Who is at risk, and what precautions should you take?
People with the cardiovascular risk factors mentioned above are more likely to develop a cardiovascular event.
Physical activity is of course very beneficial for these patients, but they should keep in mind that the risk associated with vigorous exercise is increased, and take precautions accordingly. The prevention of these events therefore requires adapted and individualized screening before practicing sport.
Epidemiological data indicate that particular surveillance should be carried out in middle-aged men practicing leisure sports, who constitute a population particularly at risk.
A medical examination with an electrocardiogram to screen for possible cardiac pathologies and abnormalities is recommended for the latter, as is the assessment and screening of cardiovascular risk factors in order to identify people at high risk. coronary events that require additional testing.
Before 40 years
The prevention model cited above cannot be directly transposed to individuals under 40 years old. Before the age of 35, the recommendations of learned societies are indeed contradictory.
While some recommend carrying out a systematic electrocardiogram before practicing sports, others emphasize primary prevention, in other words all measures aimed at preventing the appearance of cardiovascular problems (eating correctly, not not smoke, treat high blood pressure if necessary, etc.), which could play a major role in limiting the risk of premature onset of coronary heart disease.
The type of sport, and in particular the importance of the cardiovascular demand it induces, must also be taken into account.
Play sports, but not just any way
The practice of regular physical activity obviously remains a particularly effective strategy for preventing cardiovascular diseases, there is no doubt about it.

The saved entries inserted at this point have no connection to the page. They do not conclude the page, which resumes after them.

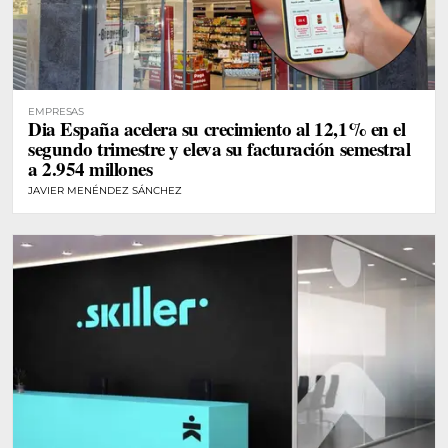
EMPRESAS
Dia España acelera su crecimiento al 12,1% en el
segundo trimestre y eleva su facturación semestral
a 2.954 millones
JAVIER MENÉNDEZ SÁNCHEZ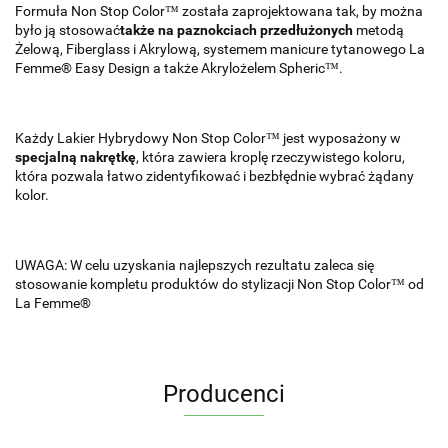
Formuła Non Stop Color™ została zaprojektowana tak, by można
było ją stosować
także na paznokciach przedłużonych
metodą
Żelową, Fiberglass i Akrylową, systemem manicure tytanowego La
Femme® Easy Design a także Akrylożelem Spheric™.
Każdy Lakier Hybrydowy Non Stop Color™ jest wyposażony w
specjalną nakrętkę
, która zawiera kroplę rzeczywistego koloru,
która pozwala łatwo zidentyfikować i bezbłędnie wybrać żądany
kolor.
UWAGA: W celu uzyskania najlepszych rezultatu zaleca się
stosowanie kompletu produktów do stylizacji Non Stop Color™ od
La Femme®
Producenci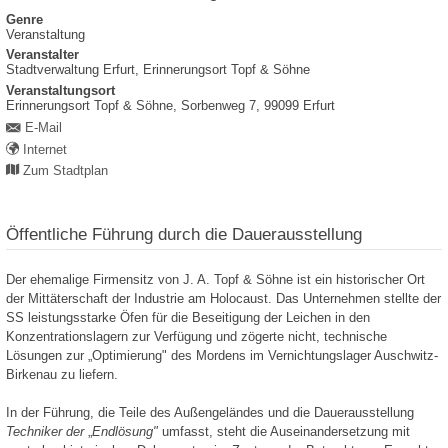
Genre
Veranstaltung
Veranstalter
Stadtverwaltung Erfurt, Erinnerungsort Topf & Söhne
Veranstaltungsort
Erinnerungsort Topf & Söhne,
Sorbenweg 7,
99099
Erfurt
E-Mail
Internet
Zum Stadtplan
Öffentliche Führung durch die Dauerausstellung
Der ehemalige Firmensitz von J. A. Topf & Söhne ist ein historischer Ort
der Mittäterschaft der Industrie am Holocaust. Das Unternehmen stellte der
SS leistungsstarke Öfen für die Beseitigung der Leichen in den
Konzentrationslagern zur Verfügung und zögerte nicht, technische
Lösungen zur „Optimierung" des Mordens im Vernichtungslager Auschwitz-
Birkenau zu liefern.
In der Führung, die Teile des Außengeländes und die Dauerausstellung
Techniker der
„
Endlösung"
umfasst, steht die Auseinandersetzung mit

Overall, active people have a lower cardiovascular risk than others.
However, it is important to respect certain good practices, such as those proposed by the Club of Sports Cardiologists.
Lack of awareness of the risks that poorly adapted sports practice can pose sometimes results in harmful behavior, the consequences of which can be aggravated by ignorance of suspicious symptoms. Although they are, fortunately, not always fatal, the psychological and societal impact of cardiac events is significant. It is therefore better to limit the risk of occurrence.